Jesús compara el Reino de los cielos con otras dos parábolas, que -se puede decir- son más fáciles de entender.
«Otra parábola les propuso: "El Reino de los Cielos es semejante a un grano de mostaza, que tomó un hombre y lo sembró en su campo...». La particularidad de este grano es que «es más pequeña que cualquier semilla». Nadie esperaría de ella un gran desarrollo. Pero, al contrario de lo esperable, «crece y se hace árbol, hasta el punto de que las aves del cielo anidan en sus ramas». Esta parábola es una profecía de lo iniciado por la presencia de Jesús en este mundo. Al comienzo, no superaba los estrechos límites de la Galilea y no alcanzaba más que un pequeño grupo de los seguidores de Jesús, en tanto que hoy su presencia está extendida en todas las latitudes de la tierra. ¿Está cumplido? Nadie puede decirlo. El Papa San Juan Pablo II, comienza su Encíclica «Redemptoris missio», con estas palabras: «La misión del Redentor, confiada a la Iglesia, está aún lejos de cumplirse. A finales del segundo milenio después de su venida, una mirada global a la humanidad demuestra que esta misión se halla todavía en los comienzos» (7 dic 1990). El conocimiento de Cristo no supera aún al 30% de la humanidad.
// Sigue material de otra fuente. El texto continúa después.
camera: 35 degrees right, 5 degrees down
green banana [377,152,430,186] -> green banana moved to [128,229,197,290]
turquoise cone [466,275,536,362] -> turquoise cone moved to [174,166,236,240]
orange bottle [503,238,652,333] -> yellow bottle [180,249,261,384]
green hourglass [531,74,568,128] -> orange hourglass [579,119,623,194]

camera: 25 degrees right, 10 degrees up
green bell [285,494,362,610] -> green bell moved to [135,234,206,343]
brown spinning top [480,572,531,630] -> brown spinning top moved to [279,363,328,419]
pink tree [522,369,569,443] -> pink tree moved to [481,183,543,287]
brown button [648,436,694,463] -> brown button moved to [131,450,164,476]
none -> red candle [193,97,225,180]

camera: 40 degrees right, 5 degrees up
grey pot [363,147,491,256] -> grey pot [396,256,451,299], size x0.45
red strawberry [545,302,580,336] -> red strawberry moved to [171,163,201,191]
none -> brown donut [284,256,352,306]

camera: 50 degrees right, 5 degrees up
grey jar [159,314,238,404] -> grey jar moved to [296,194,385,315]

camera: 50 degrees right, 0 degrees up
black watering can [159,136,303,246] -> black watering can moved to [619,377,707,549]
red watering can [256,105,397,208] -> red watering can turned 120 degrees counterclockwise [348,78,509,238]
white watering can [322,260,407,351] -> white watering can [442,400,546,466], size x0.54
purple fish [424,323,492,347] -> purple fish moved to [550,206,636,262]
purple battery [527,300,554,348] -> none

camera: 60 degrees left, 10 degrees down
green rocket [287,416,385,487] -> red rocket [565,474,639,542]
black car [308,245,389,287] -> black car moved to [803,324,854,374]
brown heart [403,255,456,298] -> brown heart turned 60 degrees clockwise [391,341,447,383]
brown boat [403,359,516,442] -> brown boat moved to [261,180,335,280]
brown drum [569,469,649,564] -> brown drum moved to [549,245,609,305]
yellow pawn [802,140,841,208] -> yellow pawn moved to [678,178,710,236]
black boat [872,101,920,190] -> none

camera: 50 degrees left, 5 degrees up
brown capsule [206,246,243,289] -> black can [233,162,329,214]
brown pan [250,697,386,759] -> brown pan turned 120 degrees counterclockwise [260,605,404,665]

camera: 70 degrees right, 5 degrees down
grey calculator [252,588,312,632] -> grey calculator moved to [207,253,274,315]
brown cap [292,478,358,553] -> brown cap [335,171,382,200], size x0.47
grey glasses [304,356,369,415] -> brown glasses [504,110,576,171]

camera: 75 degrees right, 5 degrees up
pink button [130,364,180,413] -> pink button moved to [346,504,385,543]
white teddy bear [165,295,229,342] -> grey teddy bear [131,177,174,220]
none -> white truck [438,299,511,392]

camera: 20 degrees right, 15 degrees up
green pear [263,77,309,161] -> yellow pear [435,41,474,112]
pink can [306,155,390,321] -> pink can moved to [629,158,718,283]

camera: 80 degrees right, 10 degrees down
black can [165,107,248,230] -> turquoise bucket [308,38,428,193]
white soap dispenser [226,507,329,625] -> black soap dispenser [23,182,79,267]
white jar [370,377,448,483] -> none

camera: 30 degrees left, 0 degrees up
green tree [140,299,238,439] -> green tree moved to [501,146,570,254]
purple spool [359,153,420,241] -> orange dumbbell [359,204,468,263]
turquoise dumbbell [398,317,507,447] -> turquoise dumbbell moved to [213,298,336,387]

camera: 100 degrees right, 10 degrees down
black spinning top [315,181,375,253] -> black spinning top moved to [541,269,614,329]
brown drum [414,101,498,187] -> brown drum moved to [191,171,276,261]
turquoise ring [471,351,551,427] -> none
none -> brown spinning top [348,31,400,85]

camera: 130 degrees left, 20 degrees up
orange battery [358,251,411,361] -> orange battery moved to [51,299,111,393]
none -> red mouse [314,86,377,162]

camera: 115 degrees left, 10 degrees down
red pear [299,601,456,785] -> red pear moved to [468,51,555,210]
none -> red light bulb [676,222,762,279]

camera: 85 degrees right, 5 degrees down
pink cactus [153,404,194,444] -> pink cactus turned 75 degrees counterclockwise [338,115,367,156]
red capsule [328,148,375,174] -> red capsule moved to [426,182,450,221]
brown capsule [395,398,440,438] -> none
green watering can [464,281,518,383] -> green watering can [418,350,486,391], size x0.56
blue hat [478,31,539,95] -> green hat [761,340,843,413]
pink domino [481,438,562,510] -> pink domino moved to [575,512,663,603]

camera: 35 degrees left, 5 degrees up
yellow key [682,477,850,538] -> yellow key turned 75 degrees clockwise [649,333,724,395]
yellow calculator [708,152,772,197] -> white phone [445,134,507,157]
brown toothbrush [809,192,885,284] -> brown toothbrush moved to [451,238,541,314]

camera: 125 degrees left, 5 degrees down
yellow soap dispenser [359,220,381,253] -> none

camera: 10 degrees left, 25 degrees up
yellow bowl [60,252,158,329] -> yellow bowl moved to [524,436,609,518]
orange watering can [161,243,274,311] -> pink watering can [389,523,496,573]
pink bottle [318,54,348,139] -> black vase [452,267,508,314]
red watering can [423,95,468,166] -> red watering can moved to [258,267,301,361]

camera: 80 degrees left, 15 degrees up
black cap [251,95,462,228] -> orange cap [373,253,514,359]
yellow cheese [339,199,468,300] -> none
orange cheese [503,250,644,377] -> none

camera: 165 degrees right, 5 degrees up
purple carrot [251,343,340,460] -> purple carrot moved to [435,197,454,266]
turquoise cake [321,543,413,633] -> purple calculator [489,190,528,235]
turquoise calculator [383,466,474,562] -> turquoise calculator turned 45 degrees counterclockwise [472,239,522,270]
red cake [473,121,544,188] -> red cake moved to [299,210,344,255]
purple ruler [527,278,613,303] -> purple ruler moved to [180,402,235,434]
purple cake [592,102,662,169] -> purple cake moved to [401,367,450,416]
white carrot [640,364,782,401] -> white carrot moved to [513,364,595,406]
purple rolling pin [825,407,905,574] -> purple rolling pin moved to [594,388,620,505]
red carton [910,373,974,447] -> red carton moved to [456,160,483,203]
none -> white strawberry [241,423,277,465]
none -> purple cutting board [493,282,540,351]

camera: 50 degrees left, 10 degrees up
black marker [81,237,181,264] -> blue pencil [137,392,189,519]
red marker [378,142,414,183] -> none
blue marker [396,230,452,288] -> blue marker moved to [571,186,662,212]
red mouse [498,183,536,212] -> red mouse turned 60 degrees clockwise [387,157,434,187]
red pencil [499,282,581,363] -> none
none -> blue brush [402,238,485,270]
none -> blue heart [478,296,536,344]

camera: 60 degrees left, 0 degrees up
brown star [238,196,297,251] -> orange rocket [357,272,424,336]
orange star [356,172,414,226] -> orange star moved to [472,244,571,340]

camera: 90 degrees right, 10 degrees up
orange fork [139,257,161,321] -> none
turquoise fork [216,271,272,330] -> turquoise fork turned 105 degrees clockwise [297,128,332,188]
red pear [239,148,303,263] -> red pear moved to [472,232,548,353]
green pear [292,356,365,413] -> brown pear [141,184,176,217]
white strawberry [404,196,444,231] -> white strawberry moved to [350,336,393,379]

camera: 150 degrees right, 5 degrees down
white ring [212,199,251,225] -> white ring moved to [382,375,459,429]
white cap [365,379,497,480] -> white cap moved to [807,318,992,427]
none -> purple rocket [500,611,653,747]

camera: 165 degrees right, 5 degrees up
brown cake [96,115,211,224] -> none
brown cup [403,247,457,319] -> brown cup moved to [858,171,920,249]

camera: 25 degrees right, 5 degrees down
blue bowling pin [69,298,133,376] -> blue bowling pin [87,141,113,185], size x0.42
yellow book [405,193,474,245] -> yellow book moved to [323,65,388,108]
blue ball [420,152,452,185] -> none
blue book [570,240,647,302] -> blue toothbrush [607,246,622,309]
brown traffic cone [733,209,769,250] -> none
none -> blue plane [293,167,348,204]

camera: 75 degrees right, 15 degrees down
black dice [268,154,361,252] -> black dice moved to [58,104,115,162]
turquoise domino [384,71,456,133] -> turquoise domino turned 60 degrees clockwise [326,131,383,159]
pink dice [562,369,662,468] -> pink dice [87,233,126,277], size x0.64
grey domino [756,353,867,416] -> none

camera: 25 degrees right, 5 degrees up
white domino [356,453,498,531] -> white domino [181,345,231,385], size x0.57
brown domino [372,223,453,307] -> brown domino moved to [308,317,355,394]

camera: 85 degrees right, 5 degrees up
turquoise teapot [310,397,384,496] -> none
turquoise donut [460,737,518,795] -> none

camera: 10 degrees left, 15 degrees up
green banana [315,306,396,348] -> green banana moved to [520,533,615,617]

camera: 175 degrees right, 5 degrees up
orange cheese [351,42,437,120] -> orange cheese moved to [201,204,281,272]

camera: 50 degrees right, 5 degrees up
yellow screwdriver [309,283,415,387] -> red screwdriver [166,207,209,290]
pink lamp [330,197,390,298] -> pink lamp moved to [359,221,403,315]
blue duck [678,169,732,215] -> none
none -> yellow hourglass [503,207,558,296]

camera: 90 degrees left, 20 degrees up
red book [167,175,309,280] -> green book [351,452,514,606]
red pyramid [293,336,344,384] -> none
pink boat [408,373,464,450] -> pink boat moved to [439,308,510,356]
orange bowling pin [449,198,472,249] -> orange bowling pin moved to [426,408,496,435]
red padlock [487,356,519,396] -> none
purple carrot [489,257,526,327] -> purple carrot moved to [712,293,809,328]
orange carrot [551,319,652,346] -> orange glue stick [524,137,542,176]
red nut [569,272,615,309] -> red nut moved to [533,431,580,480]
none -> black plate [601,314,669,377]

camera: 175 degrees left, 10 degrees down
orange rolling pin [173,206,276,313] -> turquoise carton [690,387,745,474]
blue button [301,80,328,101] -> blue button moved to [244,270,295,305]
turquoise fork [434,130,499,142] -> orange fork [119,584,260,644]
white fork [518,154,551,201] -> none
«Les dijo otra parábola: "El Reino de los Cielos es semejante a la levadura que tomó una mujer y la metió en tres medidas de harina, hasta que fermentó todo"». El punto de esta parábola está en la afirmación taxativa: «Fermentó todo». Nada hay en cada ser humano y en toda la humanidad que se sustraiga a la presencia de Cristo, así como nada en la masa -independiente de su cantidad- queda sin fermentar. Nada queda igual en el ser humano, después de que ha acogido en su vida a Cristo y nada quedó igual en todo el universo, después de que el Hijo de Dios se encarnó y entró en el tiempo. Todo quedó marcado con su impronta: «Él es Imagen de Dios invisible, Primogénito de toda la creación, porque en Él fueron creadas todas las cosas, en los cielos y en la tierra, las visibles y las invisibles... todo fue creado por Él y para Él, Él existe con anterioridad a todo, y todo tiene en Él su consistencia» (Col 1,15.16.17). La contemplación consiste en descubrir esa presencia de Jesús en todo. Bien lo expresa al gran místico, que a su pregunta acaso haya pasado el Amado por cierto paisaje, escuchó esta respuesta: «Mil gracias derramando, / pasó por estos sotos con presura, / y yéndolos mirando, / con sola su figura / vestidos los dejó de hermosura» (Cántico espiritual, 5). Ciertamente, esto es verdad, sobre todo, cuando Jesús, no sólo «pasa mirando con presura», sino que se detiene y hace su morada en las más grande de sus creaturas, el ser humano. La belleza de la santidad del ser humano supera toda belleza creada.